Payette talked about the nations that were involved in the trade, and how control over the land to hunt beaver challenged these ways of being and led to wars among nations, often in conjunction with the French, Dutch and British.

The killing of so many beavers to satisfy a European fashion item also affected the food chain and areas that depend on beavers to minimize or eliminate flooding.

Payette pointed out that by the end of the Beaver Wars (around the mid-1600s), the many Indigenous nations previously both above and below the St. Lawrence River were reduced to only two collective nations: the Three Fires Confederation and the Six Nations Confederacy.

“Other nations were either pushed further west, killed in the Beaver Wars, died from disease, or absorbed into the conquering nation,” he explained.

When asked by Village Media why he feels it is important for people to understand the history he presents, Payette said: “I was raised to hide my Indigeneity, I was not able to be raised in my father’s customs, traditions and ceremonies. My father’s language was taken from me.

"I now try to allow the heritage I missed out on to permeate all my thoughts and actions. I do this by studying and researching the intricacies of my heritage and relaying it to the non-Indigenous so that we can understand each other with compassion and empathy. I am proud to finally have a chance to carry on the teachings and wisdom of my ancestors," he added.

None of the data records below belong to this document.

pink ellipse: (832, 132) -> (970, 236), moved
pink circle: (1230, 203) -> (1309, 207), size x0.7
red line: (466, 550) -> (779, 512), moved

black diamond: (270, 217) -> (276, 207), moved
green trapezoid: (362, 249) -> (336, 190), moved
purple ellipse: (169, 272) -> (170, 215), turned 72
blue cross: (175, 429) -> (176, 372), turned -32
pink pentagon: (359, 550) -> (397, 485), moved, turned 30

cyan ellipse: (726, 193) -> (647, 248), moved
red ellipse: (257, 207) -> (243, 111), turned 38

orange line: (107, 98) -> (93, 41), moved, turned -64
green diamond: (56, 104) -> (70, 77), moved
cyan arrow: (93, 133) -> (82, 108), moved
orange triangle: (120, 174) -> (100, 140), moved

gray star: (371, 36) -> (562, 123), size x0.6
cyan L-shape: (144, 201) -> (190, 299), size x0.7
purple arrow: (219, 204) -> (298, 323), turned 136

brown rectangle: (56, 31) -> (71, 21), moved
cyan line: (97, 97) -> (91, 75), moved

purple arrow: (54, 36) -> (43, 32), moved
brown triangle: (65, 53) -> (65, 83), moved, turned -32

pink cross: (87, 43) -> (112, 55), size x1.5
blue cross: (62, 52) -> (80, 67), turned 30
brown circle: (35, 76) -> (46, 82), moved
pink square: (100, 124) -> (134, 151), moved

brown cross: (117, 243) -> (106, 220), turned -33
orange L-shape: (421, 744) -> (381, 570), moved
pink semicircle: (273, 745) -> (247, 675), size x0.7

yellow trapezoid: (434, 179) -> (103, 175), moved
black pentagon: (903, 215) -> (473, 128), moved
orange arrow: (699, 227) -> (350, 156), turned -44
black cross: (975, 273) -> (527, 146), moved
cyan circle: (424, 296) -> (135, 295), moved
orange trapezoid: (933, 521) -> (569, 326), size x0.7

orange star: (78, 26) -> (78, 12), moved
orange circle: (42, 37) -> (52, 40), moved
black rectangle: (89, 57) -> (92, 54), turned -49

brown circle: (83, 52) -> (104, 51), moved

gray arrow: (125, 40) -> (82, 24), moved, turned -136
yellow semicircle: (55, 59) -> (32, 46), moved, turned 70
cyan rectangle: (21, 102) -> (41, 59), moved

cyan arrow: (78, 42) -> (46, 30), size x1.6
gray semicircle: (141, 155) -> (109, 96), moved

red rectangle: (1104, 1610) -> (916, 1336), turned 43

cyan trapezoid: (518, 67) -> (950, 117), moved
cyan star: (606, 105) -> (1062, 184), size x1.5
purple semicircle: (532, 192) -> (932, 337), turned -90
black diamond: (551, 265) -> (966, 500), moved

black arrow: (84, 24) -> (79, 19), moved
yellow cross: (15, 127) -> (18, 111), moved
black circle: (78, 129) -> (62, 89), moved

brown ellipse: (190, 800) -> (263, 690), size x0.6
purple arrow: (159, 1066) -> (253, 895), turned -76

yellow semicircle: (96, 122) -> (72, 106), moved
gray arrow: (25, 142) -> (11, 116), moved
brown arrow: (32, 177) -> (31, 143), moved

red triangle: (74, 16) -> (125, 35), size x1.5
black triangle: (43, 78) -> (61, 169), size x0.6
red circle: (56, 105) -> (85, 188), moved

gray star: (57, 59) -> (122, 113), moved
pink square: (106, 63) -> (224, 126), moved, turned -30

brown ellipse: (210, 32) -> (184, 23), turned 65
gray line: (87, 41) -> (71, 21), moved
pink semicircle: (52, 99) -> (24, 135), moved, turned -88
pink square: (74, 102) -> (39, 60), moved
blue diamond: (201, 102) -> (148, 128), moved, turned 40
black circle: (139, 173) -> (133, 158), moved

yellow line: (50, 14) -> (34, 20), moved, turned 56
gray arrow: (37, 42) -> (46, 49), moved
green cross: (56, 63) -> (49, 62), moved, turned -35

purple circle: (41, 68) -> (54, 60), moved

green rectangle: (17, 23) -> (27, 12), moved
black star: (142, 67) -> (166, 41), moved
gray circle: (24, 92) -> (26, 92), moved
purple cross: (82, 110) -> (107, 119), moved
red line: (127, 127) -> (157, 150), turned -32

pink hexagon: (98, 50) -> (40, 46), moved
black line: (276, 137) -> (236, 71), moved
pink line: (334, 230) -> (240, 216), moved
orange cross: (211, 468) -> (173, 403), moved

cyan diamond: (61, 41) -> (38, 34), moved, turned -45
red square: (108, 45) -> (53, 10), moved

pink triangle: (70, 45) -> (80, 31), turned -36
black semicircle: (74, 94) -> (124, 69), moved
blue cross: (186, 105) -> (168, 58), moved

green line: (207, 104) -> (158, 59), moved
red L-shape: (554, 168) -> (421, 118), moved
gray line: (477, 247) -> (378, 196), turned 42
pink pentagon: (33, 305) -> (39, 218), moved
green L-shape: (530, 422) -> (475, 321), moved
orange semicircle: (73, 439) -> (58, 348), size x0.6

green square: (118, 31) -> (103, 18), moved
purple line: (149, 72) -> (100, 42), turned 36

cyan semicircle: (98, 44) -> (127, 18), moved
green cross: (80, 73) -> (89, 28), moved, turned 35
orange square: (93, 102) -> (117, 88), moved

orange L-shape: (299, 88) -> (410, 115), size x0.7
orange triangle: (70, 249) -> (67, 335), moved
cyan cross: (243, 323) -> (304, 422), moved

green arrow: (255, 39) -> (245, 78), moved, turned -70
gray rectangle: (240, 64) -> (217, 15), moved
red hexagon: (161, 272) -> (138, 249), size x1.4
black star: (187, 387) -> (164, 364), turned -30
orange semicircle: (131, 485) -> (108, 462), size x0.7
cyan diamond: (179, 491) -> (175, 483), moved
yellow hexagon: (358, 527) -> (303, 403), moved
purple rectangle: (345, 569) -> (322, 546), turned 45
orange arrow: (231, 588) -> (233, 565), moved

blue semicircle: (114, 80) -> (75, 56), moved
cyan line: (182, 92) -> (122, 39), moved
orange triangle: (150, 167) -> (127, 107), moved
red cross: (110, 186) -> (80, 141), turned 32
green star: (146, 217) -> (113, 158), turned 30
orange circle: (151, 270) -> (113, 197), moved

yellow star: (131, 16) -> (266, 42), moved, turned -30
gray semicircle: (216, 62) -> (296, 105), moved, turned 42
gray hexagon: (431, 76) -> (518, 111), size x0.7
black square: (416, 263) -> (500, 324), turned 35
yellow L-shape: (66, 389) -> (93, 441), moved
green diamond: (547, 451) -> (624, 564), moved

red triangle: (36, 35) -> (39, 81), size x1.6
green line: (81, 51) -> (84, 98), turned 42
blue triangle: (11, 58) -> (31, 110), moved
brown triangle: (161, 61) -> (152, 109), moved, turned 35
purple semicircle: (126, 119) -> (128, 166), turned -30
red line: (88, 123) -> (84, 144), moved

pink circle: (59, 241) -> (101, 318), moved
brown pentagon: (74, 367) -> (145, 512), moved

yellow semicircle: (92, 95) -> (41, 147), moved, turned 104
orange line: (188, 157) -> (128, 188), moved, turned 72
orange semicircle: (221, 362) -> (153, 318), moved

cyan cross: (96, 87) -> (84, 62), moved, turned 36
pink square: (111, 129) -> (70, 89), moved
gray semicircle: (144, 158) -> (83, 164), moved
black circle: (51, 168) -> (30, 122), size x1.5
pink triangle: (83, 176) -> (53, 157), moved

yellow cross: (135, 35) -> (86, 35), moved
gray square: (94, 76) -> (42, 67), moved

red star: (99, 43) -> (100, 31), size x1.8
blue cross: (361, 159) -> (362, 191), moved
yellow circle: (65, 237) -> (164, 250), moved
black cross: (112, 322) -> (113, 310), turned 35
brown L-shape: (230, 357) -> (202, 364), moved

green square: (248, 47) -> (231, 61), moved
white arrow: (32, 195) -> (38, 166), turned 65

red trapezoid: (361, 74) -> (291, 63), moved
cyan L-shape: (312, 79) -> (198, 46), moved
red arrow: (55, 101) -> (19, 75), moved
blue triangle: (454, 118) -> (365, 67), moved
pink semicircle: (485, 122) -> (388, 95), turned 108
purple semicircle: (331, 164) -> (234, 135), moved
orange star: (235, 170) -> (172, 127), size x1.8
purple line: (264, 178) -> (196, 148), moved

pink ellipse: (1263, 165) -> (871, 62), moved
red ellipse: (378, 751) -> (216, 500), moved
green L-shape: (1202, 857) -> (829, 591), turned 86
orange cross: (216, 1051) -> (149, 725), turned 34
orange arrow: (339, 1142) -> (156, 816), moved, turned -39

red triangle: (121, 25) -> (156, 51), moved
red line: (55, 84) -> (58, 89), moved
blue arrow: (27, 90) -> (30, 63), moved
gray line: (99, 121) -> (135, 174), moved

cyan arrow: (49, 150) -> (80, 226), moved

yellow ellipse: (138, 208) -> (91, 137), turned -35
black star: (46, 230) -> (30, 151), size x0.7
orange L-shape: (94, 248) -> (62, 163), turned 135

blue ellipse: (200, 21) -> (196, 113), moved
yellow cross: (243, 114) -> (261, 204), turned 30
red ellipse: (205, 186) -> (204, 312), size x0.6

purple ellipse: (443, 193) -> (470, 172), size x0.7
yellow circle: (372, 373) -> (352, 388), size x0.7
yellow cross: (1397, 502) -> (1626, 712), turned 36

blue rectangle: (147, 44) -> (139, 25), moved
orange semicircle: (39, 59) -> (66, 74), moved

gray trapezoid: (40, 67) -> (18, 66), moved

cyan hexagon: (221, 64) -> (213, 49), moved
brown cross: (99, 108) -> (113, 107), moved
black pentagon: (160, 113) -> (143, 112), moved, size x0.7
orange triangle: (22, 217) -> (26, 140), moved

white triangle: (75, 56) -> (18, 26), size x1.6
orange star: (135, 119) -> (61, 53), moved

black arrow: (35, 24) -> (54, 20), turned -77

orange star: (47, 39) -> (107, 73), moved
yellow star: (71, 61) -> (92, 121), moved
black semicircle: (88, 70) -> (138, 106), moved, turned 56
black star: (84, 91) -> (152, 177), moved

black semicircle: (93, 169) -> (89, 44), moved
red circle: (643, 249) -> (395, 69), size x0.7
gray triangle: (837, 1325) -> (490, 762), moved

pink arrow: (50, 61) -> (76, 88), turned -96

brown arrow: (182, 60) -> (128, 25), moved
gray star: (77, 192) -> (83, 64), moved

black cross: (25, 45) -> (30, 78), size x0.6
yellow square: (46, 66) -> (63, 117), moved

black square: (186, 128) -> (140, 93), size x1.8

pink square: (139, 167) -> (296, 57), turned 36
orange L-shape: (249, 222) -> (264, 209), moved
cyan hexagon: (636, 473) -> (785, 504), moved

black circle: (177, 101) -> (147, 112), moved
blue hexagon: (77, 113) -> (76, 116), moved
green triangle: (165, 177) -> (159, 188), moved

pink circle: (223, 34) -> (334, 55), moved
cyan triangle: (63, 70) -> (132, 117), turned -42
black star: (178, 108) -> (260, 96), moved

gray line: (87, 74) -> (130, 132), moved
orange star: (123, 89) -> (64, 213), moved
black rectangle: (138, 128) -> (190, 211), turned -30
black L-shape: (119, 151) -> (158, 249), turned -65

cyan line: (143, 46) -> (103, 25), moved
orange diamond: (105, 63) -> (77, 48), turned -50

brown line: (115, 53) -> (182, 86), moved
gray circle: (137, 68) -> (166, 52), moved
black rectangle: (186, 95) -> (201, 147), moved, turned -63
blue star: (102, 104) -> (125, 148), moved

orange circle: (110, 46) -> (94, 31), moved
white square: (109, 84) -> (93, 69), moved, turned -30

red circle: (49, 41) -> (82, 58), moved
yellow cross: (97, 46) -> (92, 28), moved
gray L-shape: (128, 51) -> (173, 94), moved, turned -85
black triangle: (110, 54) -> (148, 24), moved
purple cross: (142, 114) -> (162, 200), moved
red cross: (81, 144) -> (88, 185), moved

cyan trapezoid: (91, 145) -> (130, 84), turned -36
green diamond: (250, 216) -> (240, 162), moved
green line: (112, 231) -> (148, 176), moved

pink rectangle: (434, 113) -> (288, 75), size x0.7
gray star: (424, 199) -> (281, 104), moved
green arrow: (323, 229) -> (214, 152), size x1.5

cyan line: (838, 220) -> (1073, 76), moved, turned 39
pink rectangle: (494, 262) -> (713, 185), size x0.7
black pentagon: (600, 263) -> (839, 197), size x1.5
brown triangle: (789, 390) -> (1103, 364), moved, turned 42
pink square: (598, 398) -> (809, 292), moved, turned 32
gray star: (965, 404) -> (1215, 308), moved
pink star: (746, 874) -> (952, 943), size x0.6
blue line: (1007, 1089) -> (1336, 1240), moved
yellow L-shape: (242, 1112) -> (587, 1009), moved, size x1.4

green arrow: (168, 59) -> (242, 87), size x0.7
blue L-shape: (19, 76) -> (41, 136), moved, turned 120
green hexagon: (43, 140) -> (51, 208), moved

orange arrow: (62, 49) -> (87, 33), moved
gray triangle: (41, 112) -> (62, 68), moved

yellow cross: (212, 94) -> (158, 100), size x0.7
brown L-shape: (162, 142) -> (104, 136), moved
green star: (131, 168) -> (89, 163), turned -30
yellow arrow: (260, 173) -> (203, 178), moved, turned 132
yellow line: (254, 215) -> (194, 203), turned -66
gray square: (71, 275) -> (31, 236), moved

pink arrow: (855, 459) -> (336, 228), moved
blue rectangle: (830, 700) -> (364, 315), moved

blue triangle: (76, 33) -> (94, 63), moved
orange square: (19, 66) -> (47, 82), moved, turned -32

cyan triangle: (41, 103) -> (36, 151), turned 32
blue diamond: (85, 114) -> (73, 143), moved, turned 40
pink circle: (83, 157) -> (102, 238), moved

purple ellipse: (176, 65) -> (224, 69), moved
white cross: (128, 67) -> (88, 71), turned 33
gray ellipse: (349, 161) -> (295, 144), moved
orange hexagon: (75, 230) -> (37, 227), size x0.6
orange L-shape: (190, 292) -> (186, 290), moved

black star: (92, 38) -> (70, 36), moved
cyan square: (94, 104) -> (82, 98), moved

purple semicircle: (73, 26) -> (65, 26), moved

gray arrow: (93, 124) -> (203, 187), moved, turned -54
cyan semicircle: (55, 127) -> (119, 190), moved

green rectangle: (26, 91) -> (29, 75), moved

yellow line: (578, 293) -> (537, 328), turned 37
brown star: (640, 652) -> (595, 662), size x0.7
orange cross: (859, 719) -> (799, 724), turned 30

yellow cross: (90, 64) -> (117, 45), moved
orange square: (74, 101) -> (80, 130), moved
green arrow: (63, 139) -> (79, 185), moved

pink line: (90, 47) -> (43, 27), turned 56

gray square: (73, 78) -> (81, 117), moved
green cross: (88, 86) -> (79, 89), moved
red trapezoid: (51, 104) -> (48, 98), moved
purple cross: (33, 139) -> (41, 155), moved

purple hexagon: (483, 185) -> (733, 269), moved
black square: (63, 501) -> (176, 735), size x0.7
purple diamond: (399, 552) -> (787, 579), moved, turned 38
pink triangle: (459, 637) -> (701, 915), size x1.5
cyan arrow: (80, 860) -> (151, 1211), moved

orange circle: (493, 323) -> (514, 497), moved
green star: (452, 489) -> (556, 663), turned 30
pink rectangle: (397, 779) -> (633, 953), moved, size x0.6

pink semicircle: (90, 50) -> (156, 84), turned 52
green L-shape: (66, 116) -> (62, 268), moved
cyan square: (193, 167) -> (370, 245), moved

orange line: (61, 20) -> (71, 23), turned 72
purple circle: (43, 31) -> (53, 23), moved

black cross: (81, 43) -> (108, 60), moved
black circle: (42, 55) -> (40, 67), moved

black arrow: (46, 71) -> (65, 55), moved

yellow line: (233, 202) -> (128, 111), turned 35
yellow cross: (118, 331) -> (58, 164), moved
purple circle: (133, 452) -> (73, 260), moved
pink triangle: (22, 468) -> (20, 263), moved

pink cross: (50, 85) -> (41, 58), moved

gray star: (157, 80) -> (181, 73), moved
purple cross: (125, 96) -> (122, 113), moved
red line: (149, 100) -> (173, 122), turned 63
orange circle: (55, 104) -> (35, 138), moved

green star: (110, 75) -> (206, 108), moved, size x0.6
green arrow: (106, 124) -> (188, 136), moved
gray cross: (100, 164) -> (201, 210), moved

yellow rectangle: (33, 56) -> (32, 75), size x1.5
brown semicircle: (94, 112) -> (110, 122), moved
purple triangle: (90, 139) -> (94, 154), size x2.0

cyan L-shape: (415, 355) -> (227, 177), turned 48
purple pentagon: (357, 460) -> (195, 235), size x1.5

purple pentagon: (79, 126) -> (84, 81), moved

Besides his educational presentation, Payette had his fictional novel, Nitam: The First, available for sale that evening. The cover says it is “a story of a disparate trio of Anishinaabe teens who found each other while trying to escape their personal terrors. It soon becomes a spiritual journey of one of those boys, who, through a sentence from the courts, and assemblage of unique people, and teaching stories of his father, learns the importance of self, others, and family.”

Payette is working on his second novel and has three children’s books in the works. A Kindle version of Nitam The First can be found on amazon.ca. For a hard copy, or to request a presentation, email [email protected].

Payette was hosted by the Tec-We-Gwill Women’s Institute.